- Directed by: André Berthomieu
- Screenplay by: André Berthomieu Paul Vandenberghe
- Produced by: Jean Mugeli
- Starring: Bourvil Michèle Philippe Jacques Louvigny
- Cinematography: Fred Langenfeld
- Edited by: Jeannette Berton Claude Gros
- Music by: Georges Van Parys
- Production company: Union Cinématographique Lyonnaise
- Distributed by: S.R.O.
- Release date: 22 December 1948;
- Running time: 95 minutes
- Country: France
- Language: French

= The Heart on the Sleeve =

1948 film

The Heart on the Sleeve (French: Le Coeur sur la main) is a 1948 French comedy film directed by André Berthomieu and starring Bourvil, Michèle Philippe and Jacques Louvigny. It was shot at the Billancourt Studios in Paris and on location in the city. The film's sets were designed by the art director Raymond Nègre. It had admissions in France of 3,657,951.

==Plot==
Léo Ménard works as a sexton in a small parish.
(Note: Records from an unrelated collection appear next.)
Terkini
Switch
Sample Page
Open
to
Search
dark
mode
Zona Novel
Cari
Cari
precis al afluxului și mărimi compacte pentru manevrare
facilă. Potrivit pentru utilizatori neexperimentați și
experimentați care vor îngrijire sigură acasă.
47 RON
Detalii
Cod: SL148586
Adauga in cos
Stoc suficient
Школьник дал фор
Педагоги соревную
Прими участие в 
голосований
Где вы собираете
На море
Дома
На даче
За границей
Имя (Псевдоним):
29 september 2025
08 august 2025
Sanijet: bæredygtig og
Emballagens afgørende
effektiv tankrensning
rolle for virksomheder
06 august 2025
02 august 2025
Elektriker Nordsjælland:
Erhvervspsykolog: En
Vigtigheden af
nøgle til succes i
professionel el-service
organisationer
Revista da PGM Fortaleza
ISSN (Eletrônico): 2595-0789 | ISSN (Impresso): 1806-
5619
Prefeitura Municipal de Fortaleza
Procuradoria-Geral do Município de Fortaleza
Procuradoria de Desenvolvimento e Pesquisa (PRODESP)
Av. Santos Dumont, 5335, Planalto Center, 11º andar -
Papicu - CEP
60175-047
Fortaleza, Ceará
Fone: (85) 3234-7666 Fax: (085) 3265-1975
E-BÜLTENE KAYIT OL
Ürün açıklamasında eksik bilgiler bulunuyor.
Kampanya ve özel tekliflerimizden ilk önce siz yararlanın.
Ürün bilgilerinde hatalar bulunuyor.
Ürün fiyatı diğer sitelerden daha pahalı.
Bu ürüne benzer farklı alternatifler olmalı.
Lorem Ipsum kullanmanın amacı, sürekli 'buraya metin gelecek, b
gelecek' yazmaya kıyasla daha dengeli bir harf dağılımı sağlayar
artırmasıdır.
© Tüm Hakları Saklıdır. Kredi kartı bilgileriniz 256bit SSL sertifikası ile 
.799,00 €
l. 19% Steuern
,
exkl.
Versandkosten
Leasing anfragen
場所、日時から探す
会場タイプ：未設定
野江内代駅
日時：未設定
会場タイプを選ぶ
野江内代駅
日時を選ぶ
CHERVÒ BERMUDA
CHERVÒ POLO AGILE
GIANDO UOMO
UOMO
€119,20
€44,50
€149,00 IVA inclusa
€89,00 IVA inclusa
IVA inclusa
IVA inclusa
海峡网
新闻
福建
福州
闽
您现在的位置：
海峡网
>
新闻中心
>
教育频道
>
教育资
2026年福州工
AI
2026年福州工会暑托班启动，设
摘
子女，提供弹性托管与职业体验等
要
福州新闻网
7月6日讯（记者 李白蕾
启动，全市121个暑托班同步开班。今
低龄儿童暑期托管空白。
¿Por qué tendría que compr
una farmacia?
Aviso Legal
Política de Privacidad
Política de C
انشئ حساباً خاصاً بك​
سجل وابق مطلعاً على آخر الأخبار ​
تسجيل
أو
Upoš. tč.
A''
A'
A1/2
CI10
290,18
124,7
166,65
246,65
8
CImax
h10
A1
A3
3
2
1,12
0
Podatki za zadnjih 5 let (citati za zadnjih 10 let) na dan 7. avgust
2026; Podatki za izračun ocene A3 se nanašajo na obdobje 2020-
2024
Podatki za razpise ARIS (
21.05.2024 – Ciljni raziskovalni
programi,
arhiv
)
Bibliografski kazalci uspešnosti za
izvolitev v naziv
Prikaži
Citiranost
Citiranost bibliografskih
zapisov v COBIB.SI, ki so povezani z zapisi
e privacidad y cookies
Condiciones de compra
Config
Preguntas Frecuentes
When the Parisian singer Mary Pinson performs in his village he's asked to accompany her on his accordion, because the pianist is unavailable. His nightly performance causes a scandal in the Catholic community and he loses his job. He leaves to Paris to look up the singer.

==Main cast==
- Bourvil as Leon Ménard - le bedeau d'un village normand qui devient vedette de cabaret
- Michèle Philippe as Mary Pinson - une chanteuse don't s'éprend Léon
- Lolita De Silva as Solange - la fille du cirque
- Robert Berri as Alex - le fiancé de Mary
- Jacques Louvigny as Martineau - l'imprésario
- Charles Bouillaud as Paulo - le guitariste
- Paul Faivre as Le curé
- Blanche Denège as Augustine - la bonne du curé
- Marcelle Monthil as Mademoiselle Aglaé

==Bibliography==
- Rège, Philippe. Encyclopedia of French Film Directors, Volume 1. Scarecrow Press, 2009.